§ **Exercise**:
Use the entries below and reproduce exactly the lines from the one containing "right eye: (366, 115)" down to the one containing "nose: (395, 136)", both of them included.

§ **Material for the task**:
##########
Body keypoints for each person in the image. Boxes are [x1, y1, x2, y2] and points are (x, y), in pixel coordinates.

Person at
##########
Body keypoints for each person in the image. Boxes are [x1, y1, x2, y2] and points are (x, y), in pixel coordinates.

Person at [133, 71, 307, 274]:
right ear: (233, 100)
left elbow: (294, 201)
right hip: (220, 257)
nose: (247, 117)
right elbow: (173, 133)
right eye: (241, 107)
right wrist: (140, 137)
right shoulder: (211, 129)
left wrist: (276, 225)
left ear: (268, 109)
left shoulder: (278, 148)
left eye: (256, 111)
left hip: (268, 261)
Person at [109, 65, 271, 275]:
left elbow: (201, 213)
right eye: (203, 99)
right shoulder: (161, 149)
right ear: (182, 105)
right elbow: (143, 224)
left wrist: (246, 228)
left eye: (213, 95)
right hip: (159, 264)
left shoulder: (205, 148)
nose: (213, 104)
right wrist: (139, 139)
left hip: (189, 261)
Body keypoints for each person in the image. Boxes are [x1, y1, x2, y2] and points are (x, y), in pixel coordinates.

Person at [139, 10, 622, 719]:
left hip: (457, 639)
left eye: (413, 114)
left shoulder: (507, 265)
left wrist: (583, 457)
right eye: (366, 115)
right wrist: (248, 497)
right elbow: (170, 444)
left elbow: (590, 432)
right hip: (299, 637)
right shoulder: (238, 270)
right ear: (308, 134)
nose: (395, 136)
##########
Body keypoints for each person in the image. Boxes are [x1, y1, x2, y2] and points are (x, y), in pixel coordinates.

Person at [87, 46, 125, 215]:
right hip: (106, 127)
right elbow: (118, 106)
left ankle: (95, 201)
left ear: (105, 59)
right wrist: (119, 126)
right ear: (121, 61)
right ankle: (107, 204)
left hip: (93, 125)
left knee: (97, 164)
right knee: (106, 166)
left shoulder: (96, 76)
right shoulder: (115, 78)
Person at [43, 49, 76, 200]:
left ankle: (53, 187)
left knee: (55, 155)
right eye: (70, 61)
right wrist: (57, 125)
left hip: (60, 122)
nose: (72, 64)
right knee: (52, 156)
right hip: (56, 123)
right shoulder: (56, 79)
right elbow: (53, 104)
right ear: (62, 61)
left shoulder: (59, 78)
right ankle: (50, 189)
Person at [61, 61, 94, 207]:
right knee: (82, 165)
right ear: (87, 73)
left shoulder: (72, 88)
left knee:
##########
§ **Final answer**:
right eye: (366, 115)
right wrist: (248, 497)
right elbow: (170, 444)
left elbow: (590, 432)
right hip: (299, 637)
right shoulder: (238, 270)
right ear: (308, 134)
nose: (395, 136)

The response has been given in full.